3 simple use cases for leveraging serverless or FaaS “Functions as a Service” in your enterprise.

This post was originally published on Linkedin: https://www.linkedin.com/pulse/3-simple-use-cases-leveraging-serverless-faas-service-kashyap

The inevitable shift:

As traditional colocation of workloads dwindles, it is apparent that the public cloud providers are taking over a significant portion of the hosting market share, while delivering innovation in almost every use case. Amazon’s AWS continues to pave the way for public cloud adoption and Microsoft’s Azure has become the second largest cloud platform, a commendable achievement considering other companies like IBM have also been innovating in the hosting and colocation for several decades.

Data source: Cloud Security Alliance

Enter Serverless computing:

Serverless computing or otherwise called FaaS “functions as a service” uses servers behind the scenes. The name stems from the simplicity of leveraging the platform without having to manage the servers. AWS has pioneered the serverless space with its release of AWS Lambda back in 2014. The rest of the major cloud providers quickly pivoted and have since released Azure Functions as a service, Google Functions and IBM Functions (Apache Openwhisk) respectively. IMHO — It is the “heir apparent” for IaaS, and perhaps in some cases a quick and easy replacement for PaaS. Another significant advantage to FaaS is you can choose to write your code in python, javascript and depending on the cloud vendor even Java, C#, PHP etc.

Plan ahead:

First read this: https://12factor.net/. Great! — now, If you are already using microservices and have already embarked on decoupling capabilities into distinct services, then you are probably going to find using FaaS pretty easy. The key to going serverless is to re-think your architecture from the ground up. It also helps to understand the limitations of each of the FaaS options available from the cloud providers. You have to redefine your testing patterns, for example, integration testing is going to become a whole new ball game. Keep in mind if your functions will run for several hours, you might find that using EC2, beanstalk or Azure IaaS may be a more economical option. Some quick observations: — 1) Keep it stateless 2) Put your logic on the client side if you can afford it 3) Think event-based architectures.

Use Case 1: Serving up static content

If you have static content or perhaps your application is built on sharing static content, leverage serverless and a robust front end to scrape your content directly from blob or S3. This is by far one of the easiest, fastest and most economical use cases for serverless. You will never have to worry about infrastructure provisioning or be worried about scaling your server instances to accommodate the load.

Use Case 2: ETL (Extract, Transform and Load)

Let’s say you happen to have an ETL job that takes data from a secure FTP site, transforms some of that data and loads the data into a database. You are probably running a third party ETL product or leveraging expensive SQL compute cycles on a server that is running 24x7 to perform the ETL process. Leveraging FaaS you can easily transform the application to a utility-based model and use functions “runs” to only execute and pay for that “run instance”. If you are using that expensive ETL licensing product or SQL server for the ETL job — you don’t need it anymore!

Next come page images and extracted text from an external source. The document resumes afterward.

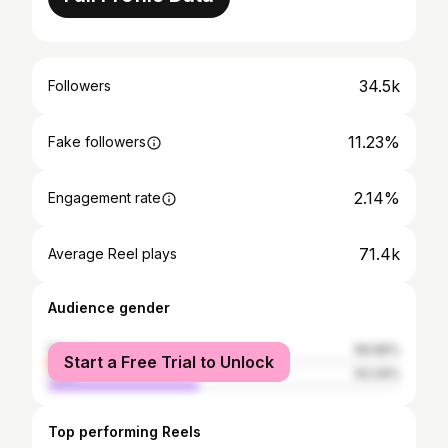
34.5k
Followers
11.23%
Fake followers
2.14%
Engagement rate
71.4k
Average Reel plays
Audience gender
female
56.66%
Start a Free Trial to Unlock
male
43.34%
Top performing Reels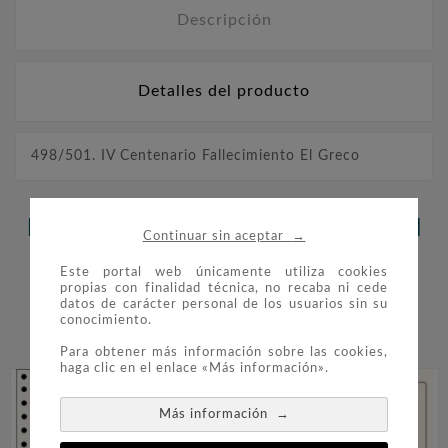
Descripción
Detalles del producto
498/501. IV Centenario Fallecimiento El Greco
LOS CLIENTES QUE ADQUIRIERON
→
Continuar sin aceptar
ESTE PRODUCTO TAMBIÉN
Este portal web únicamente utiliza cookies
propias con finalidad técnica, no recaba ni cede
COMPRARON:
datos de carácter personal de los usuarios sin su
conocimiento.


Para obtener más información sobre las cookies,
haga clic en el enlace «Más información».
→
Más información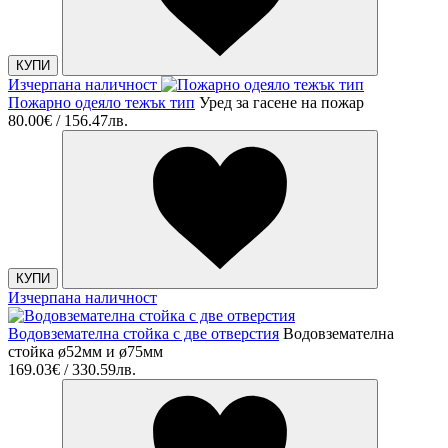
КУПИ
Изчерпана наличност
Пожарно одеяло тежък тип
Уред за гасене на пожар
80.00€ / 156.47лв.
КУПИ
Изчерпана наличност
Водовземателна стойка с две отверстия
Водовземателна
стойка ø52мм и ø75мм
169.03€ / 330.59лв.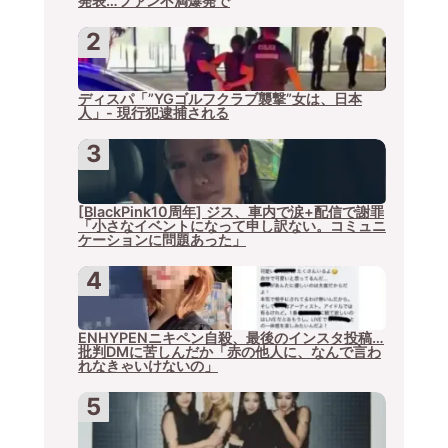
発表…ファン不満爆発で
ディスパ「”YGゴルフクラブ襲撃”女は、日本
人」- 現行犯逮捕される
[BlackPink10周年] ジス、車内で涙+配信で謝罪
「小さなイベントになって申し訳ない。コミュニ
ケーションに問題あった」
ENHYPENニキペン自殺、最後のインスタ投稿…
批判DMに苦しんだか「赤の他人に、なんで言わ
れなきゃいけないの」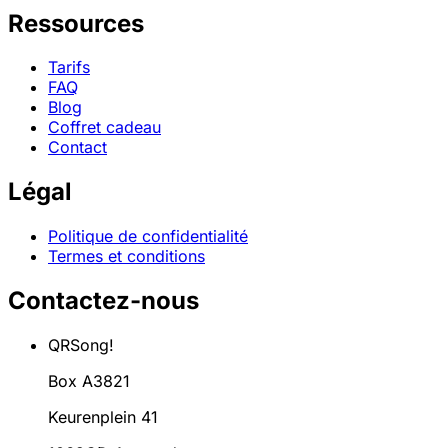
Ressources
Tarifs
FAQ
Blog
Coffret cadeau
Contact
Légal
Politique de confidentialité
Termes et conditions
Contactez-nous
QRSong!
Box A3821
Keurenplein 41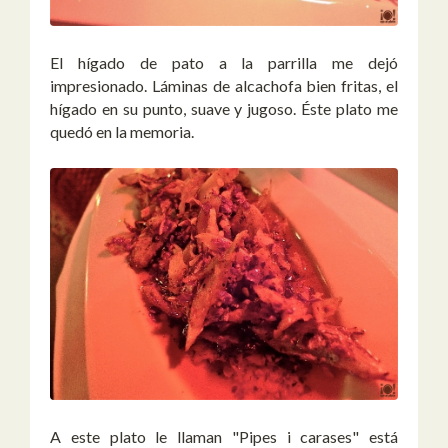
El hígado de pato a la parrilla me dejó
impresionado. Láminas de alcachofa bien fritas, el
hígado en su punto, suave y jugoso. Éste plato me
quedó en la memoria.
A este plato le llaman "Pipes i carases" está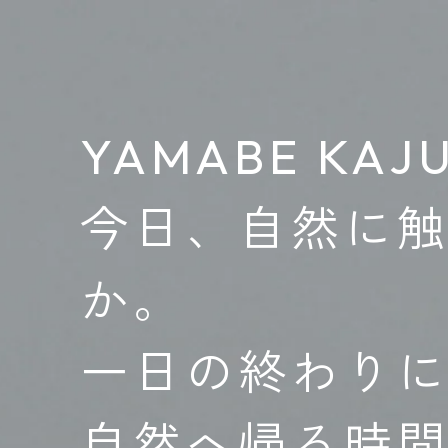
YAMABE KAJ
今日、自然に
か。
一日の終わり
自然へ帰る時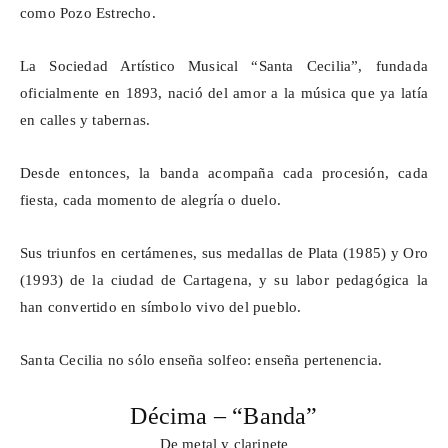
como Pozo Estrecho.
La Sociedad Artístico Musical “Santa Cecilia”, fundada
oficialmente en 1893, nació del amor a la música que ya latía
en calles y tabernas.
Desde entonces, la banda acompaña cada procesión, cada
fiesta, cada momento de alegría o duelo.
Sus triunfos en certámenes, sus medallas de Plata (1985) y Oro
(1993) de la ciudad de Cartagena, y su labor pedagógica la
han convertido en símbolo vivo del pueblo.
Santa Cecilia no sólo enseña solfeo: enseña pertenencia.
Décima – “Banda”
De metal y clarinete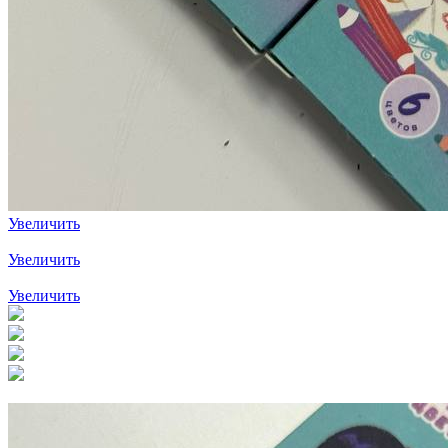
Увеличить
Увеличить
Увеличить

Use Case 3: Time based batch

If you are using some awesome batch scheduler with a ton of bells and whistles and a dedicated batch infrastructure, well you are probably still spending a ton of licensing fees to keep it going. Time to rethink batch! Build a FaaS trigger for your batch job. Simple timer based functions can call a plethora of endpoints and can also help you save on your licensing costs by getting rid of your batch schedulers!

Bottom Line:

Start small, experiment and mature. There are several reasons that serverless may not be the right fit for you, but if you have specific use cases that have dominated the enterprise environment and you want to move to a utility-based compute model, look no further.